ВЫБРАННЫЙ ОТРЫВОК »
· · · ·

На время пребывания американцев профилакторий полностью закрыли для студетнов. Собственно, закрыли его еще за месяц до прибытия гостей. Чтобы не ударить в грязь лицом, сделать пришлось многое. Едиственное. что решили оставить - это обои, недавно перестилавшиеся.
Всё остальное было закуплено и установлено с избытком: холодильники "Полюс", дефицитные музыкальные центры Бердского завода радиодеталей "Вега", компактные электрические печки, бра и новые люстры с фальшивым хрусталем - в каждую комнату.
Кроме того были поставлены удивившие нас тогда "доводчики", которые не позволяли входным дверям хлопать и производили впечатление, как какой-нибудь "Феррари" с откидным верхом для моего родного городка.

Приехавших вскоре американцев я стал часто видеть, так как подрабатывал в столовой профилактория грузчиком. Для самого лучшего кормления гостей были выделены свежайшие продукты и было строго наказано поварским работникам:
- Воровать в меру!
Но уносилась всё равно бОльшая часть продуктов, так как наваристые борщи, в которые не жалеючи были сложены самые сахарные мозговые косточки, сало на деревянной дощечке по утрам с черным хлебом, перекрученная куриная кожица с морковкой и мелко струганным луком, опрометчиво названная "паштетом" - всё это не вызывало у американцев большого апетита. Судя по горам выносимых бутылок и упаковок, питались они, в оновном, купленной в торговом центре "пепси" новосибирского завода безалкогольных напитков и привезенными с собой загадочными хлопьями.

Впрочем, уехали американцы такими же толстыми, все до одного, как и приехали. С ними было весело, нам была по душе их раскрепощенность, а им в диковинку наши, только начинающиеся, проявления гласности - все они были уверены в неустранимости "железного занавеса" и постоянно опасались КГБ.
После их отъезда ожидаемо были увезены холодильники и музыкальные центры, сняты бра и люстры...
Удивило только одно - когда однажды вечером замдекана по быту лично стал снимать "доводчика" со входных дверей.
Он не дал нам позабыть, в какой стране мы живем.

Через пару лет иностранцы в универе были уже в порядке вещей, их обихаживали, но уже не низкопоклонничали. Потому, когда прибыли по осени очередные посланцы Запада, им потакали, но без ажиотажа.
На этот раз приехала группа так называемых "нон-стоповцев" - студенты из стран Скандинавии, разбавленные несколькими немцами.
Когда в ходе очередной экскурсии по Академгородку кто-то из приехавших студентов спросил:
- А где же первокурсники, почему их не видно? - ему было объяснено, что в это время года первокурсники уезжают в колхоз, для того, чтобы помочь крестьянам собрать очередной невиданный урожай, который, разумеется, без их помощи сгниёт. Конечно же, уезжали первокурсники абсолютно добровольно, - что было не раз подчеркнуто экскурсоводом в штатском.
И тут "нон-стоповцы" загорелись поездкой в невиданный для них "коВкоосс".

· · · ·

ИСХОДНЫЕ ДАННЫЕ »
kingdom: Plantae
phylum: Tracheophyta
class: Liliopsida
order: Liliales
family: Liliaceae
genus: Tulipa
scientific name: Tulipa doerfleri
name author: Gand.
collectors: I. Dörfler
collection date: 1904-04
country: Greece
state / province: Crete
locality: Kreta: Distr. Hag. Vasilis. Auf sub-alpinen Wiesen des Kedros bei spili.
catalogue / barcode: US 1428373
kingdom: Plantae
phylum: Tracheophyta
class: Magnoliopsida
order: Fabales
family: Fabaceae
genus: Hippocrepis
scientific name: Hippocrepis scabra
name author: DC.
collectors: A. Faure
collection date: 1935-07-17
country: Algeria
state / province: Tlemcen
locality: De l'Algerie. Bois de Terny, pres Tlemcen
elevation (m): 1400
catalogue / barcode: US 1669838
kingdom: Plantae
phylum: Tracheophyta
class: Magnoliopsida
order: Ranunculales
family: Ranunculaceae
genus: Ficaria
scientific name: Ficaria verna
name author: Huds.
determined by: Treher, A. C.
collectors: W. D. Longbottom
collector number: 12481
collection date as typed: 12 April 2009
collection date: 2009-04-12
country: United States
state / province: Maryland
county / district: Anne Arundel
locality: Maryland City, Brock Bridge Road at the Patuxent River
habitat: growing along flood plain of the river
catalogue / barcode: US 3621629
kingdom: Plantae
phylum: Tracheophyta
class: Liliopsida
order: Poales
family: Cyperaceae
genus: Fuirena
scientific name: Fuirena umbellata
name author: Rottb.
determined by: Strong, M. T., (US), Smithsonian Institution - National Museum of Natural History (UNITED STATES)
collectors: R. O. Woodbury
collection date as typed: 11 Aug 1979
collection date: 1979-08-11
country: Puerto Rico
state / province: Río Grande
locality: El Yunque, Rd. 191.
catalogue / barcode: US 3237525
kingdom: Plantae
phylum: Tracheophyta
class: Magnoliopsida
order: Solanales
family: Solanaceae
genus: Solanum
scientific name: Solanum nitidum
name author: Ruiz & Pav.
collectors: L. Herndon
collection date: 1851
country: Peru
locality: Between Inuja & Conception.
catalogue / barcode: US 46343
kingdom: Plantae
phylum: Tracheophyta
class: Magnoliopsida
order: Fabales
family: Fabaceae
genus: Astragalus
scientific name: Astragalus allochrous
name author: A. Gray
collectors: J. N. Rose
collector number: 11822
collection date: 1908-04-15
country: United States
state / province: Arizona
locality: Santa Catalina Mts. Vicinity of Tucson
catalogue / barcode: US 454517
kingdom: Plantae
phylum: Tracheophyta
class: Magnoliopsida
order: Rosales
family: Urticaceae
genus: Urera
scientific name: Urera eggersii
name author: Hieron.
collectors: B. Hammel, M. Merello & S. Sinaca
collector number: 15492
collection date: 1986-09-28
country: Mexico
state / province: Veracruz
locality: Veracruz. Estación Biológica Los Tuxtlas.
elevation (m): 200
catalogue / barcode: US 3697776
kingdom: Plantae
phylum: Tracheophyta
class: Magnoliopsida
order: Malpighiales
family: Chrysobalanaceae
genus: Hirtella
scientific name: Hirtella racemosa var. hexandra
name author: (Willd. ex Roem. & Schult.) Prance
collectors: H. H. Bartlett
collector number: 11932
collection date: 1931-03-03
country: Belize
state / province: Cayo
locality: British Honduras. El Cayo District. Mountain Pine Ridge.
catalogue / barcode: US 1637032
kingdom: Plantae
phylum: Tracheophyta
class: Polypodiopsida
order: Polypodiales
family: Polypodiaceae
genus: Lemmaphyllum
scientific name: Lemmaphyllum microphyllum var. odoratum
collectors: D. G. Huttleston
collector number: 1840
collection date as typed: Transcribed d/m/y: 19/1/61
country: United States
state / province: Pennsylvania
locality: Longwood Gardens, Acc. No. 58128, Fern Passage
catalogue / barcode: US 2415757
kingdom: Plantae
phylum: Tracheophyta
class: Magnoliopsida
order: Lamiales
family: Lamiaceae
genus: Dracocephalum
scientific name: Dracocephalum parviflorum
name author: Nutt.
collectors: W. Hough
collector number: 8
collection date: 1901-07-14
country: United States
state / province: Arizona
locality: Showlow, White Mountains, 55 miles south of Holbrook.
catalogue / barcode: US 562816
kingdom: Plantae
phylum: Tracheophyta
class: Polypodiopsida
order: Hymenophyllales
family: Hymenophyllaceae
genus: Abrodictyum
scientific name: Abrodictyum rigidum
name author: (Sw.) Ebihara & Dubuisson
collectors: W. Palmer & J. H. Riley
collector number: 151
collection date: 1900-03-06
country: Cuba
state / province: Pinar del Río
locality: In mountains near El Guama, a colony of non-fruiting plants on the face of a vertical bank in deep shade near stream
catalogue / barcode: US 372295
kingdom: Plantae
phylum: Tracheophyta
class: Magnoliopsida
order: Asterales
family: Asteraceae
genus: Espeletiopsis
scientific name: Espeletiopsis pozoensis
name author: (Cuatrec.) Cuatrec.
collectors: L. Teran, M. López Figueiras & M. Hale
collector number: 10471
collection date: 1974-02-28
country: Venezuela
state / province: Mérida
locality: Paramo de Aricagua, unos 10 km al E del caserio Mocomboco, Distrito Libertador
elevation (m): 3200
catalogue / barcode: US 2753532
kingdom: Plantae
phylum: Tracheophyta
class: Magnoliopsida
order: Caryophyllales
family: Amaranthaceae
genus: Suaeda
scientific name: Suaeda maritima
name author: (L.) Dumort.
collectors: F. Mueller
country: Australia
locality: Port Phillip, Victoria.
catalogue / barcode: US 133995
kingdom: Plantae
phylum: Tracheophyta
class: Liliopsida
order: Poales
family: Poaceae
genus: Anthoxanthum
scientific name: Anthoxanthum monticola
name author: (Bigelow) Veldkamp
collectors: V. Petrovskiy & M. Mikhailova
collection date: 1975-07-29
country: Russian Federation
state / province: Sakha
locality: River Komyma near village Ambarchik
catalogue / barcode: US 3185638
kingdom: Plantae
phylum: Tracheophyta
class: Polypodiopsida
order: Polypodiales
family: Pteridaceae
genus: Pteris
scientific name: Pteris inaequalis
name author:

· · · ·

ЗАДАНИЕ »
Выпишите из отрывка без изменений фрагмент начиная со слов «Когда в ходе» и заканчивая словами «экскурсоводом в штатском.» включительно. Отвечать следует только по отрывку.

ИТОГОВЫЙ ОТВЕТ »
Когда в ходе очередной экскурсии по Академгородку кто-то из приехавших студентов спросил:
- А где же первокурсники, почему их не видно? - ему было объяснено, что в это время года первокурсники уезжают в колхоз, для того, чтобы помочь крестьянам собрать очередной невиданный урожай, который, разумеется, без их помощи сгниёт. Конечно же, уезжали первокурсники абсолютно добровольно, - что было не раз подчеркнуто экскурсоводом в штатском.